> Task objective
Reproduce the records word for word, from their first line through the line that contains "nedēļas nogalēs cilvēki ir", including that line.

━━━━━━━━━━━━━━━━━━━━━━━━━━━━━━

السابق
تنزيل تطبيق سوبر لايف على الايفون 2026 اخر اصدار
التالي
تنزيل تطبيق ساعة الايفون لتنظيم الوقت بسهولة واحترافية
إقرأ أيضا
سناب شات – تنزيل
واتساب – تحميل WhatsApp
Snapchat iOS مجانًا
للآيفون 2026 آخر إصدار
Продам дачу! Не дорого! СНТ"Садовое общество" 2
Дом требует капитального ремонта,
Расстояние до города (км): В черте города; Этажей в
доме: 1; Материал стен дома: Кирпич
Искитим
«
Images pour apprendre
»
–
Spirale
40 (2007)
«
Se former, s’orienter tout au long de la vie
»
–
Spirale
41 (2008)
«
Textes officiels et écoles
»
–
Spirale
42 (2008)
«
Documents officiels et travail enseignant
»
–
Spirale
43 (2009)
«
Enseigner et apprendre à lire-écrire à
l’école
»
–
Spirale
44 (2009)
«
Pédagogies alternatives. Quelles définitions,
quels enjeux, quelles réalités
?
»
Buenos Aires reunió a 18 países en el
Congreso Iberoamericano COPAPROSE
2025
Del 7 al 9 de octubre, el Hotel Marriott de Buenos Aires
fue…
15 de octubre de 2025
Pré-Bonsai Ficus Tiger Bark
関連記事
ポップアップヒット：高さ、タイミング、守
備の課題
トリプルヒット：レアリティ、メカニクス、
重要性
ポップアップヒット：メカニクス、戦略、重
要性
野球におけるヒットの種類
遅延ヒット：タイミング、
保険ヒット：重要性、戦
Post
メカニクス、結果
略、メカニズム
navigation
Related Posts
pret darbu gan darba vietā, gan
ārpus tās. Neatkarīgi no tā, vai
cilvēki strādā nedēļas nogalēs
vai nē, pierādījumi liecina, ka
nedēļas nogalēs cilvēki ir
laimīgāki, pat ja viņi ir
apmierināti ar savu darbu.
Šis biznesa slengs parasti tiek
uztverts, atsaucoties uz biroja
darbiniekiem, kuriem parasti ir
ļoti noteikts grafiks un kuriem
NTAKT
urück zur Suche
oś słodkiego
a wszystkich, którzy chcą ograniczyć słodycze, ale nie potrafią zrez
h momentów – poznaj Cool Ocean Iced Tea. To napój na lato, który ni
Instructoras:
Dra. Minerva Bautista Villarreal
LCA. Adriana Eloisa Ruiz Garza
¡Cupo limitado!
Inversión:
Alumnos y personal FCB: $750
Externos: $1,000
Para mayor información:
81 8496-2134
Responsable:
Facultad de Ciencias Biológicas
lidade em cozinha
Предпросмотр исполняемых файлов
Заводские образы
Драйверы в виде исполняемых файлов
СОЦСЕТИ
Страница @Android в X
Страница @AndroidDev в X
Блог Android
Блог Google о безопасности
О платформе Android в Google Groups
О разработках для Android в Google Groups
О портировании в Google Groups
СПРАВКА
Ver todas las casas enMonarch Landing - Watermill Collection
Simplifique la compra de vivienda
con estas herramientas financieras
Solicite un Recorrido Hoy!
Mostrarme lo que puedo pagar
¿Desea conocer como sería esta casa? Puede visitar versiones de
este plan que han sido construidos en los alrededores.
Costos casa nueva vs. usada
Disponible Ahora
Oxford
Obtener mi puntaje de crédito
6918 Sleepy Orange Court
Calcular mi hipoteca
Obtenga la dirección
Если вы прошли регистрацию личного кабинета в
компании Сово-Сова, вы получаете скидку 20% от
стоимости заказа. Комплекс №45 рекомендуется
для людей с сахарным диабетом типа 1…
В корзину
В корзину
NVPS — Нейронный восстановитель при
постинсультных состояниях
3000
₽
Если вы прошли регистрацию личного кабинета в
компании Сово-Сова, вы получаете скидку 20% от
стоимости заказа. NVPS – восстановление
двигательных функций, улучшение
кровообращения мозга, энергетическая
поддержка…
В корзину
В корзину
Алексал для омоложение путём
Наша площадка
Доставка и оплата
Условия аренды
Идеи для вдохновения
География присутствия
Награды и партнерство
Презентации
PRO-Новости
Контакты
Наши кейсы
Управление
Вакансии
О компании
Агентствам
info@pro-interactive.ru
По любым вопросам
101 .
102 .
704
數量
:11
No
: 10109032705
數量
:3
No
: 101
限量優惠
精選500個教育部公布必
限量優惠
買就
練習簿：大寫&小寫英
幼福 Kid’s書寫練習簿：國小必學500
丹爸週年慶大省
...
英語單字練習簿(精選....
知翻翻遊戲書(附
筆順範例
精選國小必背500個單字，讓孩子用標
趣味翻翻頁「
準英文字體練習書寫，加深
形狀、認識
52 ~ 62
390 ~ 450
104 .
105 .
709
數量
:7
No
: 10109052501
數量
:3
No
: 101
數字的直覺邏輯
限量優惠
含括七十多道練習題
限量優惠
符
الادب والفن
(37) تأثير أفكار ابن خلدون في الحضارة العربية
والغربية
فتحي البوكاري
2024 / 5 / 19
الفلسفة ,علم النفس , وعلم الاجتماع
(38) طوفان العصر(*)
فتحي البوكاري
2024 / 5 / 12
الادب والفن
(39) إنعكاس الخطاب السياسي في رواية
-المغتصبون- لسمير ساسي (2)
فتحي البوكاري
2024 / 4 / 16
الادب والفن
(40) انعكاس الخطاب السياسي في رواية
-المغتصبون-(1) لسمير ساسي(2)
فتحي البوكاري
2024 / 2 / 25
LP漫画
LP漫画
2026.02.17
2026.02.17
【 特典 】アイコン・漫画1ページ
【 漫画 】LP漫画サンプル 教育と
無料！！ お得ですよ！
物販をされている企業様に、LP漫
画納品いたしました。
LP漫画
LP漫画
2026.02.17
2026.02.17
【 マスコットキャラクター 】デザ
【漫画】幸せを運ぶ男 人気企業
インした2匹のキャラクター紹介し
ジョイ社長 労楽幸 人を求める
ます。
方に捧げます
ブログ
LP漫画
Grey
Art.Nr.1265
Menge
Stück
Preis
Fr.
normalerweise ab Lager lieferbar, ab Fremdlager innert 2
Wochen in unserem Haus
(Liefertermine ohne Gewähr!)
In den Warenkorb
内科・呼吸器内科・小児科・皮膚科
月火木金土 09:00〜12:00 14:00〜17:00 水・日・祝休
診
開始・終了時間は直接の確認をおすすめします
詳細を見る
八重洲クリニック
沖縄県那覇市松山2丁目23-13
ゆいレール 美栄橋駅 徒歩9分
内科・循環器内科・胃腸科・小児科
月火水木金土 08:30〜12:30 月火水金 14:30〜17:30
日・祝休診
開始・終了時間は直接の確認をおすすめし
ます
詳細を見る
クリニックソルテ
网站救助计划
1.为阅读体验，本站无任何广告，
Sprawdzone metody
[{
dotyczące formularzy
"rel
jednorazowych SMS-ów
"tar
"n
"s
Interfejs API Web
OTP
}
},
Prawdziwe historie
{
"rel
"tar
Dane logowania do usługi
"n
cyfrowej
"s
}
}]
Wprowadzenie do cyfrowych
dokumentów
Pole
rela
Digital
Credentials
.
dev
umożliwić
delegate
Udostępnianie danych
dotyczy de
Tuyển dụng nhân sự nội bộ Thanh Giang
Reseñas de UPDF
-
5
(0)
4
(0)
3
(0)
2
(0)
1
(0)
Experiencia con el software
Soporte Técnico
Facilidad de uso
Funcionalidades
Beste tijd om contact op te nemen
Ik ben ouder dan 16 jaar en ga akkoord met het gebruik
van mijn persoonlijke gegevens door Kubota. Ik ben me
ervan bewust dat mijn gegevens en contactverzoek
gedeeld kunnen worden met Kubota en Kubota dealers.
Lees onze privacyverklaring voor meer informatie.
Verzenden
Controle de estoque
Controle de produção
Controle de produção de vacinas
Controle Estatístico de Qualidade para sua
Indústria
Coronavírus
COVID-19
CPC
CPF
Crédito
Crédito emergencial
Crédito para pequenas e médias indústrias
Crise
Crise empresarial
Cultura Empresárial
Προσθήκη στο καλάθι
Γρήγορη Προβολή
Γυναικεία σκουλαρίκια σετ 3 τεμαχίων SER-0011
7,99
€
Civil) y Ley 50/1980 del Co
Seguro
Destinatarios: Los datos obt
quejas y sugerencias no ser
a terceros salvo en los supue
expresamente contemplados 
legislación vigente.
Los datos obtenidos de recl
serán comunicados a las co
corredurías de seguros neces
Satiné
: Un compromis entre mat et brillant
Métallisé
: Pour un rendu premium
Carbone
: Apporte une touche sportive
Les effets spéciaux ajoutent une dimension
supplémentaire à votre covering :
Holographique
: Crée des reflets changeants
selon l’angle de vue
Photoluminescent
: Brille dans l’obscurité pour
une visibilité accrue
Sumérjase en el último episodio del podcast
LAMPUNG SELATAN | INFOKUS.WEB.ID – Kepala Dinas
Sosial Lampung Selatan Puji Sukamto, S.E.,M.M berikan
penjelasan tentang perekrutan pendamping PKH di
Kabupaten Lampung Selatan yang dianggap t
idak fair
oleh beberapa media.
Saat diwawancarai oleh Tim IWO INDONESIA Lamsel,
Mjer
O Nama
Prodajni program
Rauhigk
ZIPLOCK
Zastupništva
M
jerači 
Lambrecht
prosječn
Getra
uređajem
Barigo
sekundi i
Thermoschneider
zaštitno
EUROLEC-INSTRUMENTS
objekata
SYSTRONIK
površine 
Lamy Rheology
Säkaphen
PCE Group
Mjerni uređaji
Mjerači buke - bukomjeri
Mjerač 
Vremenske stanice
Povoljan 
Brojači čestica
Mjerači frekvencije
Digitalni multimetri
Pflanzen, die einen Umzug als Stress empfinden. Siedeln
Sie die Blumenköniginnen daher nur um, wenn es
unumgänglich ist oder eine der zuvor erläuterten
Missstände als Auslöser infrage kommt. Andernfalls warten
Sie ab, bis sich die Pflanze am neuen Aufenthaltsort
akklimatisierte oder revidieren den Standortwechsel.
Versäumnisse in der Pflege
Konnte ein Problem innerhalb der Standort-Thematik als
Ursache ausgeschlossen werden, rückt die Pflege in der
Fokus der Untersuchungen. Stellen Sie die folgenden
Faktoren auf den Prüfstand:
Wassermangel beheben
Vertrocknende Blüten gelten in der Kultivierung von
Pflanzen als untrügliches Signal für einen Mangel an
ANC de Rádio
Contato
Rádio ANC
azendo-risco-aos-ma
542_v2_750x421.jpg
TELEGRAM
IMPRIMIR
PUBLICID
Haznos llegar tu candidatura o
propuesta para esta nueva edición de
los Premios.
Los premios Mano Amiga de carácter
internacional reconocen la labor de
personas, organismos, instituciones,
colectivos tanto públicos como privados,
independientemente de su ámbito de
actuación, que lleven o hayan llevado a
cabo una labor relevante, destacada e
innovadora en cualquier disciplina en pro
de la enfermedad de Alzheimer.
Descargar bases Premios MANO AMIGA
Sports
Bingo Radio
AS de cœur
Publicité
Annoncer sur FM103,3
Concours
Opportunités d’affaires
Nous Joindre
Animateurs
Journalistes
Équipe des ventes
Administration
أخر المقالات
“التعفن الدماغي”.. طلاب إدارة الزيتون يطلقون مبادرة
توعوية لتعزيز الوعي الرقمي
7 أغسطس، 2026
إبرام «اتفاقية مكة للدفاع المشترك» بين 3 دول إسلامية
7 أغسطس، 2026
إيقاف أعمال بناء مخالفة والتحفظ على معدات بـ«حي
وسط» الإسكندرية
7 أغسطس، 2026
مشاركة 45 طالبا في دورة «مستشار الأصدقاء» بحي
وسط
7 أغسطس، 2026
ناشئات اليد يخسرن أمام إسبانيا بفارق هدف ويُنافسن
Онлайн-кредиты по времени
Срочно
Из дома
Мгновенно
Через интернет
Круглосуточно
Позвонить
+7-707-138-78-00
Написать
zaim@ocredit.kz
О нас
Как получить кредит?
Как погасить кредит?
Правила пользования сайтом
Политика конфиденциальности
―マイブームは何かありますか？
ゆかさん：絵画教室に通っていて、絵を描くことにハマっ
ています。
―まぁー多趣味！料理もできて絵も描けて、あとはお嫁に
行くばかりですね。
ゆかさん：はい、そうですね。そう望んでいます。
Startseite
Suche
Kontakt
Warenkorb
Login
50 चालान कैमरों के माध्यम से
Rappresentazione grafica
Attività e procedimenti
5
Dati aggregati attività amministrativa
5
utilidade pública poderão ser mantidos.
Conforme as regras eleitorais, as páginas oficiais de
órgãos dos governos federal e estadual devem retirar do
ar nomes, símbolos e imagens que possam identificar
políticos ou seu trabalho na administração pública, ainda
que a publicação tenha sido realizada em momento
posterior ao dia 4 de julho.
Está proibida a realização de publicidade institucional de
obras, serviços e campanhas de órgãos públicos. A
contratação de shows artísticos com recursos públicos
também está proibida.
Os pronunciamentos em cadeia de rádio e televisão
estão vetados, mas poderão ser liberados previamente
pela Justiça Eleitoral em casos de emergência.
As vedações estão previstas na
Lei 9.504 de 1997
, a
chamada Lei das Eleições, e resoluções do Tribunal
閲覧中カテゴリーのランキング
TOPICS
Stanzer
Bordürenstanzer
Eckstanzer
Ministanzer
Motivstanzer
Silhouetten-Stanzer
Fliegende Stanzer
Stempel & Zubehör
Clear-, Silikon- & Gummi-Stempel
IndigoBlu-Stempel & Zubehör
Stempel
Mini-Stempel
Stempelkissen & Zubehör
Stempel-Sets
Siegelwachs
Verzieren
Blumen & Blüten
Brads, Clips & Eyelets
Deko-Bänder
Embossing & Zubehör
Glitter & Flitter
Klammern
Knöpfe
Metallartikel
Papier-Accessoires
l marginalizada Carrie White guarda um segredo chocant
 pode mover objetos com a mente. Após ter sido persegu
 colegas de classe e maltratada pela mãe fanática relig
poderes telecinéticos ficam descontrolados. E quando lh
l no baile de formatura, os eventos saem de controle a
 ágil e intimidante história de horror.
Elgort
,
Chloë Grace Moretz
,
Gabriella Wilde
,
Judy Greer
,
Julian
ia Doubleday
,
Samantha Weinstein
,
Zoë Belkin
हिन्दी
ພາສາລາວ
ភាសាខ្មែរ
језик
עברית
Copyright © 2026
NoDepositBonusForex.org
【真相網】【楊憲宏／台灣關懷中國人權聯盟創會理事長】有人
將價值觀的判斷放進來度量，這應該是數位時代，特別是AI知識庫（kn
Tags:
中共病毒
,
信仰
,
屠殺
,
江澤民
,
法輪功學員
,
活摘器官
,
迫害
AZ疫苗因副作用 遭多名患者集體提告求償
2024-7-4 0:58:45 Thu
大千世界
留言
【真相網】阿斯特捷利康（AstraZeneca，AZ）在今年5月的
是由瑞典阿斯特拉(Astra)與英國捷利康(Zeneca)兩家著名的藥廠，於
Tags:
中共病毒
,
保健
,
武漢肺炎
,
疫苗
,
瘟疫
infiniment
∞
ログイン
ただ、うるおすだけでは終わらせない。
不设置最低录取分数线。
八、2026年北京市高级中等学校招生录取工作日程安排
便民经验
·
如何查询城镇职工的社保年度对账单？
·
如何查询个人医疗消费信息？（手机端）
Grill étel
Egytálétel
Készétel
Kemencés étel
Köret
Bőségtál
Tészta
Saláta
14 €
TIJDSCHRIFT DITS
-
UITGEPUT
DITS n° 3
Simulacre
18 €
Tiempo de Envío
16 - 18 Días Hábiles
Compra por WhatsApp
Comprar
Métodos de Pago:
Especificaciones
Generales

━━━━━━━━━━━━━━━━━━━━━━━━━━━━━━

> Output for this exercise
السابق
تنزيل تطبيق سوبر لايف على الايفون 2026 اخر اصدار
التالي
تنزيل تطبيق ساعة الايفون لتنظيم الوقت بسهولة واحترافية
إقرأ أيضا
سناب شات – تنزيل
واتساب – تحميل WhatsApp
Snapchat iOS مجانًا
للآيفون 2026 آخر إصدار
Продам дачу! Не дорого! СНТ"Садовое общество" 2
Дом требует капитального ремонта,
Расстояние до города (км): В черте города; Этажей в
доме: 1; Материал стен дома: Кирпич
Искитим
«
Images pour apprendre
»
–
Spirale
40 (2007)
«
Se former, s’orienter tout au long de la vie
»
–
Spirale
41 (2008)
«
Textes officiels et écoles
»
–
Spirale
42 (2008)
«
Documents officiels et travail enseignant
»
–
Spirale
43 (2009)
«
Enseigner et apprendre à lire-écrire à
l’école
»
–
Spirale
44 (2009)
«
Pédagogies alternatives. Quelles définitions,
quels enjeux, quelles réalités
?
»
Buenos Aires reunió a 18 países en el
Congreso Iberoamericano COPAPROSE
2025
Del 7 al 9 de octubre, el Hotel Marriott de Buenos Aires
fue…
15 de octubre de 2025
Pré-Bonsai Ficus Tiger Bark
関連記事
ポップアップヒット：高さ、タイミング、守
備の課題
トリプルヒット：レアリティ、メカニクス、
重要性
ポップアップヒット：メカニクス、戦略、重
要性
野球におけるヒットの種類
遅延ヒット：タイミング、
保険ヒット：重要性、戦
Post
メカニクス、結果
略、メカニズム
navigation
Related Posts
pret darbu gan darba vietā, gan
ārpus tās. Neatkarīgi no tā, vai
cilvēki strādā nedēļas nogalēs
vai nē, pierādījumi liecina, ka
nedēļas nogalēs cilvēki ir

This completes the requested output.